◆ THE PROBLEM ◆
Transcribe exactly each line of the entries, from the opening line to the line with "Город: Тольятти (проезд Оптимистов, 7)", with both of those lines included.

[Stored data entries]
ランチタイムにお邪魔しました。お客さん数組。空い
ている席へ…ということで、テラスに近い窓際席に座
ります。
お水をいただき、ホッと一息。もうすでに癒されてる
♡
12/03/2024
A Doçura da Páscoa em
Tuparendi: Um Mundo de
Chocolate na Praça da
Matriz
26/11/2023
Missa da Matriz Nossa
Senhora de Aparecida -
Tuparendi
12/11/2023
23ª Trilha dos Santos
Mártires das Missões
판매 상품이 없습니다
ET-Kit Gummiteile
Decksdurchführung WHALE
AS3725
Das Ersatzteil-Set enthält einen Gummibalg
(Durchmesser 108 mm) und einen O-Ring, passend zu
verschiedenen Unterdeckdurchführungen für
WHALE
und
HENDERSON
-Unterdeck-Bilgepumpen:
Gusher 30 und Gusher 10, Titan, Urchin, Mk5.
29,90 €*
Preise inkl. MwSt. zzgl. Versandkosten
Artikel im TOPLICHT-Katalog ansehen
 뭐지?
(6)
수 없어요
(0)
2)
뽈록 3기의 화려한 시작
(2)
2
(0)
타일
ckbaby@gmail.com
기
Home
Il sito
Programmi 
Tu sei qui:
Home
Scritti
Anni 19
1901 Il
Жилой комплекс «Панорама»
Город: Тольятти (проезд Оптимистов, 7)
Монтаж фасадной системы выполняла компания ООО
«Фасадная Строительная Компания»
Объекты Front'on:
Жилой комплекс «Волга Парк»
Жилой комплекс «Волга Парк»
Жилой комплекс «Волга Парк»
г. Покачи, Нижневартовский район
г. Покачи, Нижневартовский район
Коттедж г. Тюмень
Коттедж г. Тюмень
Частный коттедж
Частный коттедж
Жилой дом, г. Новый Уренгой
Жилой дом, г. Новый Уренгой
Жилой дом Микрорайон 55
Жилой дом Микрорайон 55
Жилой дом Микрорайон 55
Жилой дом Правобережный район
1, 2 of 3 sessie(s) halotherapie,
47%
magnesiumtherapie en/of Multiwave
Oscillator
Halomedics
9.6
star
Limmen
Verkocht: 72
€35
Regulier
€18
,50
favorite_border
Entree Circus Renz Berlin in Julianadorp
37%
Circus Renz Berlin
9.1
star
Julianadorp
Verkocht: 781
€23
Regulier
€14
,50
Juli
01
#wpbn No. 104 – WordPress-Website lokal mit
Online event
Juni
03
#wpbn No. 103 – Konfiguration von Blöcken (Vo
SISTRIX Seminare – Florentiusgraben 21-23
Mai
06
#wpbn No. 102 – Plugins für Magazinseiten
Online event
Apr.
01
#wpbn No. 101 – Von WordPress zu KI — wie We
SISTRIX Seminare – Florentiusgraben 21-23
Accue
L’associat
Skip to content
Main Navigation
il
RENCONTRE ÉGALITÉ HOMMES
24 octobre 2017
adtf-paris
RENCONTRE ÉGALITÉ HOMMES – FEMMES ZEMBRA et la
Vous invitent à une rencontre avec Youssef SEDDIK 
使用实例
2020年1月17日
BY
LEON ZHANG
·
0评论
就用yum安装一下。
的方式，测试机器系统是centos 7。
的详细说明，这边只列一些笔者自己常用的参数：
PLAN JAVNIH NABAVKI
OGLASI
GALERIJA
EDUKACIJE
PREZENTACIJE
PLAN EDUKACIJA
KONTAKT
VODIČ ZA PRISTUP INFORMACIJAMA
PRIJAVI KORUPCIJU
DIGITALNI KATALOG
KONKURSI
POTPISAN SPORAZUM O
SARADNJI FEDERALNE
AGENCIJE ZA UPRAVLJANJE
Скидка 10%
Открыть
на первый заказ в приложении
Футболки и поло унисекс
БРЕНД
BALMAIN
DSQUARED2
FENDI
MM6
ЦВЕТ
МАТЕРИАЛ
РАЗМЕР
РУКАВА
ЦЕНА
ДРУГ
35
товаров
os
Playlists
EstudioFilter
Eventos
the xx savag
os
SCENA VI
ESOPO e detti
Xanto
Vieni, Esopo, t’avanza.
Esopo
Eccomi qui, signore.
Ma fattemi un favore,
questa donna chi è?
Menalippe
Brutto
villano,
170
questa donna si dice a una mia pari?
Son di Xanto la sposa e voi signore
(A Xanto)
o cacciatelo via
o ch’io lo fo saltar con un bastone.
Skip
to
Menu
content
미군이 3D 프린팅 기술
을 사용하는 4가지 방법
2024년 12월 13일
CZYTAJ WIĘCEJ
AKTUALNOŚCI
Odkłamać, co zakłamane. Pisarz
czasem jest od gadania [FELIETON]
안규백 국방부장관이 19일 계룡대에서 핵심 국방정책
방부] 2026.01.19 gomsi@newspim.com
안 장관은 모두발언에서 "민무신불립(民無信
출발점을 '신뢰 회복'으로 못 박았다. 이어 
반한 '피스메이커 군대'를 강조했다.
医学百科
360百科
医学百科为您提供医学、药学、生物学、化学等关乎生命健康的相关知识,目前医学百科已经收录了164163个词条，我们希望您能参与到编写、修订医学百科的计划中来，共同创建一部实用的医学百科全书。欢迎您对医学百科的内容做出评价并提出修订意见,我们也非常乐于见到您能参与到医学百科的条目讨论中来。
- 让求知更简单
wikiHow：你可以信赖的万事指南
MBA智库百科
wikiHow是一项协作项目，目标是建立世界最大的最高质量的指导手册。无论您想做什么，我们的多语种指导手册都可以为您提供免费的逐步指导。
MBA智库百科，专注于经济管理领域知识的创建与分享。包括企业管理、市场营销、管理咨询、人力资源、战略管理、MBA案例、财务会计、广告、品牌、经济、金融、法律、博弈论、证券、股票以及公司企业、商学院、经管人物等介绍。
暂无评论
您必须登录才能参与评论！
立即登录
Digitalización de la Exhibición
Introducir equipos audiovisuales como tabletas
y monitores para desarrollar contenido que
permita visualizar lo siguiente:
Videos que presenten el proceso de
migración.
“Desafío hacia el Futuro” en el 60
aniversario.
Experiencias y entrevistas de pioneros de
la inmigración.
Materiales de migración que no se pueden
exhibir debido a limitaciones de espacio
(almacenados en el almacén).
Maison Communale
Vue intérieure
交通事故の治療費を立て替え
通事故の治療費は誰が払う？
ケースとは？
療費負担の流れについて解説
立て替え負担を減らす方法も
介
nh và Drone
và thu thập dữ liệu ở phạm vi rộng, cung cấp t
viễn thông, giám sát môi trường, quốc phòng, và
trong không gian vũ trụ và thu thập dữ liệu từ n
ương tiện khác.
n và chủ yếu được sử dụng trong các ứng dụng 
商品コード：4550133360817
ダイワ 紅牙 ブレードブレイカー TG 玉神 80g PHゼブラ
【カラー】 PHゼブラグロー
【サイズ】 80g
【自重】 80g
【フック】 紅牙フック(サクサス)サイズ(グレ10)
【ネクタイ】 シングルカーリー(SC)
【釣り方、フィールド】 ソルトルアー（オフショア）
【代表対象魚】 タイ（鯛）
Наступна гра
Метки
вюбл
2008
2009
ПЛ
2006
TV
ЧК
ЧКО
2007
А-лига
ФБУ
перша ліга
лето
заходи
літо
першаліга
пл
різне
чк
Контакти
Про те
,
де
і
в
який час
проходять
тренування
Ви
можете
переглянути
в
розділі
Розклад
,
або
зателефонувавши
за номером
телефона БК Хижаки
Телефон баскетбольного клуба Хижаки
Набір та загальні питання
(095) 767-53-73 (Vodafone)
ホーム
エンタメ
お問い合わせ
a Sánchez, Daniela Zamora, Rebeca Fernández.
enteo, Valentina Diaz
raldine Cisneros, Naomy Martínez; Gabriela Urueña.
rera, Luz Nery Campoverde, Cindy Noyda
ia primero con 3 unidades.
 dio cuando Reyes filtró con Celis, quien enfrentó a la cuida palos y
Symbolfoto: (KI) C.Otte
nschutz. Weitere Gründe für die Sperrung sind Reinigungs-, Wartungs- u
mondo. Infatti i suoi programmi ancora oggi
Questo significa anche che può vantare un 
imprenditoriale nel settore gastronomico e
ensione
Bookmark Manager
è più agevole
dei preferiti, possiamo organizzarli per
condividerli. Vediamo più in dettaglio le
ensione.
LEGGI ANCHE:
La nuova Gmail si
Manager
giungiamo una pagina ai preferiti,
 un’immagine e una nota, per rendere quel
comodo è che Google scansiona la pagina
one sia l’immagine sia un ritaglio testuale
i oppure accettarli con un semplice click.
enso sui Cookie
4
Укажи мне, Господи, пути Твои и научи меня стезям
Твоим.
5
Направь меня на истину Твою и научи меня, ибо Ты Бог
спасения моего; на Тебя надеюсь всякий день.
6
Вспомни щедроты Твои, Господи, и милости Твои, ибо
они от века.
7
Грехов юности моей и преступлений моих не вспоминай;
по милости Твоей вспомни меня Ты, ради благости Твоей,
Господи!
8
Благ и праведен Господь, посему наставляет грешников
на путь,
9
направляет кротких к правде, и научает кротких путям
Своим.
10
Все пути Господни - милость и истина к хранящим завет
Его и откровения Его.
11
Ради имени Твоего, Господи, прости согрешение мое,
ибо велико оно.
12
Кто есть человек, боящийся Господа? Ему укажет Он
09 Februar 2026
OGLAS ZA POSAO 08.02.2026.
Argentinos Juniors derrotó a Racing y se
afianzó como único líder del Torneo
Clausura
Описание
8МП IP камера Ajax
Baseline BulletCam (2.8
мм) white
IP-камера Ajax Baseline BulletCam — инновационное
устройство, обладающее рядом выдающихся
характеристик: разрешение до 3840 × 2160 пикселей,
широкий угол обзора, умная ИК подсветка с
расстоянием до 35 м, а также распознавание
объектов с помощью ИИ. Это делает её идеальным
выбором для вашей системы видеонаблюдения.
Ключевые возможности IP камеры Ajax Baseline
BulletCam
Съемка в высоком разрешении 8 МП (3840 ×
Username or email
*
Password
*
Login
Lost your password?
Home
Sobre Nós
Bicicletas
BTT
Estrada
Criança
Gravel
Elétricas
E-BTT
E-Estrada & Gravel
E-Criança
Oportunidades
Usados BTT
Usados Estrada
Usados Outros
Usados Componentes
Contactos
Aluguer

◆ YOUR SOLUTION ◆
ランチタイムにお邪魔しました。お客さん数組。空い
ている席へ…ということで、テラスに近い窓際席に座
ります。
お水をいただき、ホッと一息。もうすでに癒されてる
♡
12/03/2024
A Doçura da Páscoa em
Tuparendi: Um Mundo de
Chocolate na Praça da
Matriz
26/11/2023
Missa da Matriz Nossa
Senhora de Aparecida -
Tuparendi
12/11/2023
23ª Trilha dos Santos
Mártires das Missões
판매 상품이 없습니다
ET-Kit Gummiteile
Decksdurchführung WHALE
AS3725
Das Ersatzteil-Set enthält einen Gummibalg
(Durchmesser 108 mm) und einen O-Ring, passend zu
verschiedenen Unterdeckdurchführungen für
WHALE
und
HENDERSON
-Unterdeck-Bilgepumpen:
Gusher 30 und Gusher 10, Titan, Urchin, Mk5.
29,90 €*
Preise inkl. MwSt. zzgl. Versandkosten
Artikel im TOPLICHT-Katalog ansehen
 뭐지?
(6)
수 없어요
(0)
2)
뽈록 3기의 화려한 시작
(2)
2
(0)
타일
ckbaby@gmail.com
기
Home
Il sito
Programmi 
Tu sei qui:
Home
Scritti
Anni 19
1901 Il
Жилой комплекс «Панорама»
Город: Тольятти (проезд Оптимистов, 7)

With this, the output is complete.